Employer surprised by worker`s request for modified duties upon his return
This edition of You Make the Call features a railway worker who was accused of not providing relevant information on his medical status while recovering from a workplace injury.
Glen Robinson was a yard trainperson for Canadian Pacific Railway (CPR) in Ontario. Robinson hurt himself while on duty on Dec. 19, 2012, and ended up with a lumbar injury to his back. As a result of his injury, Robinson faced significant restrictions on what he could physically do on the job, so CPR accommodated him with modified duties.
Robinson provided a functional abilities form in accordance with Ontario Workplace Safety and Insurance Board (WSIB) requirements on Jan. 7, 2013, a Form 26 report from his family doctor on Jan. 10, a hospital assessment report on Jan. 29 and three more functional abilities forms in February and March.
Another hospital assessment report in March stated “It is hoped that (Robinson) will be able to resume normal activity” by June 6. On March 27, the WSIB granted Robinson continuing benefits for his injury until June 4, the same week the assessment report suggested he could return. Robinson provided another functional abilities form dated May 8 that recommended a gradual return to full duties.
CPR believed the WSIB’s award of benefits until June 4 coupled with the March hospital assessment meant that Robinson would be able to return to full duties in the first week of June. It requested further medical information, and Robinson’s doctor recommended on May 27 that Robinson should start at two hours per day for one week, then increase by two hours per day each week until he reached a full eight hours per day.
The doctor’s response was confusing to CPR since it expected Robinson to be ready for normal activities on June 6, as stated in the March hospital assessment. CPR sent Robinson a letter on May 29 stating that he was in noncompliance with the return-to-work process. The railway said it was relying on the March assessment and the WSIB benefits award that indicated a June 4 return to work, and none of the information Robinson had provided changed that date. Robinson had also not provided medical updates leading up to his return, so CPR was caught off-guard when his doctor indicated the gradual return-to-work plan.

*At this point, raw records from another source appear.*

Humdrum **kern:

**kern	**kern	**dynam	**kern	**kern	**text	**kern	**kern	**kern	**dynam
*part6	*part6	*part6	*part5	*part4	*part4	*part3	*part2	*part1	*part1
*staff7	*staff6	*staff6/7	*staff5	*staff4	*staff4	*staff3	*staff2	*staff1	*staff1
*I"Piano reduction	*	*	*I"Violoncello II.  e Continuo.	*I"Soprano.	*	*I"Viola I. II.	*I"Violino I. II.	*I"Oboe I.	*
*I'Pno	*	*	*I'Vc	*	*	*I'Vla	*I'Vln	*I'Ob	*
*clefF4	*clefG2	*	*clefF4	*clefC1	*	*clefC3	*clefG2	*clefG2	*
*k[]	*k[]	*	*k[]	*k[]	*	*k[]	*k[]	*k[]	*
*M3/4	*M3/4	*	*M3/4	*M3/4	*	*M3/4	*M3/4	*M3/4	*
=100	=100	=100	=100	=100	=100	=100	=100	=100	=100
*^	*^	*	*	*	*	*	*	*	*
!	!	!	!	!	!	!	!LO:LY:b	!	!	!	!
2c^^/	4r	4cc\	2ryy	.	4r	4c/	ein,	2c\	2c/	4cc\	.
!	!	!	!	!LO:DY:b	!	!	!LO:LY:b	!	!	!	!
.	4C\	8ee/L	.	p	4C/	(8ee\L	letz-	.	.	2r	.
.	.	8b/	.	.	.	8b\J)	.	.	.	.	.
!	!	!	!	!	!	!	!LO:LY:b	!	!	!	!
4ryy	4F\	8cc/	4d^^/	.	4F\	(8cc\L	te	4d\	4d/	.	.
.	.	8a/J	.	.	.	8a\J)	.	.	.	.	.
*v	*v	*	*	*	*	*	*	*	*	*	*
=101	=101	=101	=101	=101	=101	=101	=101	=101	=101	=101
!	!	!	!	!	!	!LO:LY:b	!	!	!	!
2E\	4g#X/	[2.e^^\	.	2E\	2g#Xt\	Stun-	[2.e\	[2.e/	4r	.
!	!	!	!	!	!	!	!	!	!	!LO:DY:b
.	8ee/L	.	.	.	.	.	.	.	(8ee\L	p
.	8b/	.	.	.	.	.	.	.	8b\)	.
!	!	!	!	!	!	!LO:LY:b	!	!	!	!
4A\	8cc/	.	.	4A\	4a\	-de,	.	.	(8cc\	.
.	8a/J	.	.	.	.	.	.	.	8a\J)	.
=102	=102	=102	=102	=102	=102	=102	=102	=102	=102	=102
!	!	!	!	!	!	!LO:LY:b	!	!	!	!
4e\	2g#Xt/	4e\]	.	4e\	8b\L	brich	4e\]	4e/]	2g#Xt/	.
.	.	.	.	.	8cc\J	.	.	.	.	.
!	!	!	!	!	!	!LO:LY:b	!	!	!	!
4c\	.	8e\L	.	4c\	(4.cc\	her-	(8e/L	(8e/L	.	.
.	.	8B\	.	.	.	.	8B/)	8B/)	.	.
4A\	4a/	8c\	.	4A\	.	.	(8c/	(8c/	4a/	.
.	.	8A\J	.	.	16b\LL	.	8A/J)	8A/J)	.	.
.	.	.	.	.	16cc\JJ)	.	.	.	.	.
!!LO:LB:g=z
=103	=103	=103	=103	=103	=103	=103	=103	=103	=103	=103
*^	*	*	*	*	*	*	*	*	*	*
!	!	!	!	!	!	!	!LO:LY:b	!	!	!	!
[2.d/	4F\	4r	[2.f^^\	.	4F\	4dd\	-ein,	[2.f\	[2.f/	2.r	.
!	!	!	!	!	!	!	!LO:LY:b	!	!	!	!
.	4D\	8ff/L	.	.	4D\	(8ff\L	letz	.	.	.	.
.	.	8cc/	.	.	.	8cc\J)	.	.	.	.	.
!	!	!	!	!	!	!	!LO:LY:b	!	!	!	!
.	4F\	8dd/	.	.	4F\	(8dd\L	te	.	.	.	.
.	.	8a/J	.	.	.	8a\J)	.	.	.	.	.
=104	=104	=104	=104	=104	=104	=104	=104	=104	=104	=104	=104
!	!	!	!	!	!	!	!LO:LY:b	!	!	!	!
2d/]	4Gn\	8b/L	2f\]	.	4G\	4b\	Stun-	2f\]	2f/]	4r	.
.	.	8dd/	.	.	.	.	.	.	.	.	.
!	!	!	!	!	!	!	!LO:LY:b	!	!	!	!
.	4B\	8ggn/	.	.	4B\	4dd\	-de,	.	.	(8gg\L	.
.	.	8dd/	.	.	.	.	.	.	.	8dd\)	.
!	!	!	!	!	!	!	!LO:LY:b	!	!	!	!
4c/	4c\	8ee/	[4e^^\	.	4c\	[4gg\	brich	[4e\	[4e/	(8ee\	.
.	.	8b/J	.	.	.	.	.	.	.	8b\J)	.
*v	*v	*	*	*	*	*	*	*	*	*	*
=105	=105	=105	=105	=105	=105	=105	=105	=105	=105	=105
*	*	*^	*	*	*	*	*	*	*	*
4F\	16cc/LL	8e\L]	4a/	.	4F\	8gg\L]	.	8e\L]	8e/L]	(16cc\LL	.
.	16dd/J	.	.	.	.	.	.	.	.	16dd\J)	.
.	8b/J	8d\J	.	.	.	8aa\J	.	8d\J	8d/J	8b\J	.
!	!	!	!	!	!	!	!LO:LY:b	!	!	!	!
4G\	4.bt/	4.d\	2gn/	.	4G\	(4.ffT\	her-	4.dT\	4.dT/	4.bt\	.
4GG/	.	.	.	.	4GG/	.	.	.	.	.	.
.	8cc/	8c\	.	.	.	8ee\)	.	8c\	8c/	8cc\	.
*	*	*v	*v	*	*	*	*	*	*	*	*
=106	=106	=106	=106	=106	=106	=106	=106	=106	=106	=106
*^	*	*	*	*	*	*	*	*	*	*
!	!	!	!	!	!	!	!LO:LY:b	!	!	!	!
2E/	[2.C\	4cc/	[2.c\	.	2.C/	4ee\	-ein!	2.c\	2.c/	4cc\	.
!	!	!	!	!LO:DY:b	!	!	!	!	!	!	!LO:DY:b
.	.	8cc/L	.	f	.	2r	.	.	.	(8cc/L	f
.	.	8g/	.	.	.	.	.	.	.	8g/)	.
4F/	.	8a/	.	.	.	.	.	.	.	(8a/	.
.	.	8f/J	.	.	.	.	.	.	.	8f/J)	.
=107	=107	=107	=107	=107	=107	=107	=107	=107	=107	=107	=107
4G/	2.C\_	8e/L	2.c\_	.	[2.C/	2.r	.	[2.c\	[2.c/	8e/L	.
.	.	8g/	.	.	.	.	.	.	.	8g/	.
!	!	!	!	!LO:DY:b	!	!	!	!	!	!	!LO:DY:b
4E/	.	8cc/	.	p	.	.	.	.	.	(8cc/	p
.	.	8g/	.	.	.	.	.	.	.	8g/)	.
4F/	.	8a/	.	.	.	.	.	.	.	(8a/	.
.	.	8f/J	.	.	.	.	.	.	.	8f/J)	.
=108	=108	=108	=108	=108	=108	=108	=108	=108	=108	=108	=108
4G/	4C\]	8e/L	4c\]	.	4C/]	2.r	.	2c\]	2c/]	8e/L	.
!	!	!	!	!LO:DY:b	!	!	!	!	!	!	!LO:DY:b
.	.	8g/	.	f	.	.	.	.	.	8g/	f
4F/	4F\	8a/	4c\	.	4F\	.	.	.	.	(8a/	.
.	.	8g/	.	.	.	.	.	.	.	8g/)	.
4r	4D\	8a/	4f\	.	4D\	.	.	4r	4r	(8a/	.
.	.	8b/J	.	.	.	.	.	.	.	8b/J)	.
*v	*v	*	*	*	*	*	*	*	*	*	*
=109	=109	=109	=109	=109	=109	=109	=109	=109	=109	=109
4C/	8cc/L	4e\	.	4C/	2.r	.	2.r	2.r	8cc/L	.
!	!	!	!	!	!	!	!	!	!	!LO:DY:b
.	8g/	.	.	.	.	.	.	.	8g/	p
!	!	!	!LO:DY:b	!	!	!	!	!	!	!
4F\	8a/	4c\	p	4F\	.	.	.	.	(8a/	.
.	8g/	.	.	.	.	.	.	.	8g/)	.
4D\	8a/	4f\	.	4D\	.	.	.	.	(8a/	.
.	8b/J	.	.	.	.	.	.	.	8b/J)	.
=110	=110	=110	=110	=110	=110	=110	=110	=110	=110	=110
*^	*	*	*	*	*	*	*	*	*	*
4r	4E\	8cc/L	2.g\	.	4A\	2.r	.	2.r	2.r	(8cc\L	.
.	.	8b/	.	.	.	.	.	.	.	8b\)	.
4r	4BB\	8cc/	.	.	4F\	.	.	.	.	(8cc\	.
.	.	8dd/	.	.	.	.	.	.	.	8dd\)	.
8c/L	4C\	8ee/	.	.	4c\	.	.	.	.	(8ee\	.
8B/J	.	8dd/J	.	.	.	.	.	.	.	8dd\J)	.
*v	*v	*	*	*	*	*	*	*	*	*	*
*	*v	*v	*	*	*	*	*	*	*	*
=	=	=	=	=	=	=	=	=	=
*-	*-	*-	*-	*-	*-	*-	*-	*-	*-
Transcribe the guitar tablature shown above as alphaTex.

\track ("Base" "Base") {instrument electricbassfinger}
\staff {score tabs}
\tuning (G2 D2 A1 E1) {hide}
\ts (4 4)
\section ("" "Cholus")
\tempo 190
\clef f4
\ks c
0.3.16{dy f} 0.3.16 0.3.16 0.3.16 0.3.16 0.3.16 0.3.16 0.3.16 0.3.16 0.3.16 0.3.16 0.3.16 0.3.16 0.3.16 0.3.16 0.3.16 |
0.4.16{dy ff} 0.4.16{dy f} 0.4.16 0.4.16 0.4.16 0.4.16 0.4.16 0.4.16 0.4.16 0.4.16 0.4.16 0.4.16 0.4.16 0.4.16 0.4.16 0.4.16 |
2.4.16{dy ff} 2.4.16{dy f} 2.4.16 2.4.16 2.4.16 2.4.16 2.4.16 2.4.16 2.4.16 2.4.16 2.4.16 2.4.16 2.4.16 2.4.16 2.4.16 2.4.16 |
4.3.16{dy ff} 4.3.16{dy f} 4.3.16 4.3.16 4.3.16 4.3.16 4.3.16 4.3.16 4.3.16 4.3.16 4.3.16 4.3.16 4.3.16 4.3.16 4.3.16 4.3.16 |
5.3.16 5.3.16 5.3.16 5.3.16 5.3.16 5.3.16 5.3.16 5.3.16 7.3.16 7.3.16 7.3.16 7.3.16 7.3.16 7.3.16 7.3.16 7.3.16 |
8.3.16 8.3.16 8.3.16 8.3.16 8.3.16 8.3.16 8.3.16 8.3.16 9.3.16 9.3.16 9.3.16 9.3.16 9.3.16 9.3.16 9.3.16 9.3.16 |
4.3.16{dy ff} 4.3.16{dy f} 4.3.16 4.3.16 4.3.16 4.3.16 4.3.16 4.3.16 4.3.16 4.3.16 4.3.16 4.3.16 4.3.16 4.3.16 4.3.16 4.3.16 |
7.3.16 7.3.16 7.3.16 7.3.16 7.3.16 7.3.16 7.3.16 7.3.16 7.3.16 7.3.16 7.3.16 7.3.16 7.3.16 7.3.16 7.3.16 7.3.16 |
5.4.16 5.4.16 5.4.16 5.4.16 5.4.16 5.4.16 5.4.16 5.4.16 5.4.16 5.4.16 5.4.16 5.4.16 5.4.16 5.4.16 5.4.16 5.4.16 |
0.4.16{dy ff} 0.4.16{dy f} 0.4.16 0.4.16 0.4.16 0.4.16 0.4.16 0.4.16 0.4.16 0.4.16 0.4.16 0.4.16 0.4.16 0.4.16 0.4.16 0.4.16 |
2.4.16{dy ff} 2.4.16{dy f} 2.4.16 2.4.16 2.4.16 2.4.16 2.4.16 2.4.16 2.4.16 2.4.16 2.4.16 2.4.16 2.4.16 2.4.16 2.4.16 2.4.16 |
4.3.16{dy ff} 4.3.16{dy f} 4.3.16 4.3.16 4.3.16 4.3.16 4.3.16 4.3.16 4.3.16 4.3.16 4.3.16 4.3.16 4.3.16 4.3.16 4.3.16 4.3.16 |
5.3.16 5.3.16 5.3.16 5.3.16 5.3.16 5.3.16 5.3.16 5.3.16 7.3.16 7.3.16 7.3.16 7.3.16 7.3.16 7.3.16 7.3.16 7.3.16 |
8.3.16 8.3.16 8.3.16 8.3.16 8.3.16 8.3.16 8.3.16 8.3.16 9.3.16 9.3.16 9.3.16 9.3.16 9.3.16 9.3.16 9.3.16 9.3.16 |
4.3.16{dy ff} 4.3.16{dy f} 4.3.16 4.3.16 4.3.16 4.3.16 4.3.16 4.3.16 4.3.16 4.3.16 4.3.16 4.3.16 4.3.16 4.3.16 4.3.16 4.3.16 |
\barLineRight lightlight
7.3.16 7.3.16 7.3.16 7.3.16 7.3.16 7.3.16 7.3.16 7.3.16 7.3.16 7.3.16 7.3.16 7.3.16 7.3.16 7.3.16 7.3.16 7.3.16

Robinson replied on June 5, disputing that he hadn’t provided enough information. He followed up with a current functional abilities form from his doctor that recommended a graduated work schedule of four hours a day for two weeks, six hours a day for two more weeks, and then eight hours a day after that — different from the May 27 recommendations
CPR maintained it would stick with the June 4 return date without medical information that stated otherwise, arguing it was difficult to arrange accommodation when it wasn’t told that Robinson needed it until a few days before the return-to-work date. Robinson provided another functional abilities form with the same graduated schedule as the previous one. However, he remained off work until Aug. 6.
The Teamsters Canada Rail Conference, representing Robinson, filed a complaint alleging CPR failed to accommodate Robinson by not implementing the graduated return to work schedule and keeping him from working until August.
You make the call
Was it reasonable for CPR to expect Robinson back at full duties in early June?
OR
Did the medical information allow for a graduated return to work starting on June 6?
IF YOU SAID CPR should have allowed Robinson to return to work on a graduated basis, you’re right. The arbitrator noted that the accommodation process is “a two-way street” and CPR’s argument was centred on Robinson’s duty to provide sufficient information to allow the railway to accommodate him.
The arbitrator found that while the hospital assessment in March raised June 6 as a possible return date for Robinson, this was only a suggestion and not a certainty. Though later functional abilities forms also suggested full duties, the later medical information Robinson provided indicated that wasn’t the case. In addition, CPR didn’t provide any evidence that it couldn’t accommodate Robinson with the notice provided, said the arbitrator.
“Based on the medical information provided to CPR, it is unclear why they concluded that they could no longer continue to accommodate Mr. Robinson during the graduated period suggested by his physician,” the arbitrator said in determining CPR violated its duty to accommodate Robinson. CPR was ordered to compensate Robinson for lost income from June 6 until he actually returned to work on Aug. 6.
For more information see:
• Canadian Pacific Railway and Teamsters Canada Rail Conference (Robinson), Re, 2017 CarswellNat 7905 (Can. Railway Office of Arb. & Dispute Res.).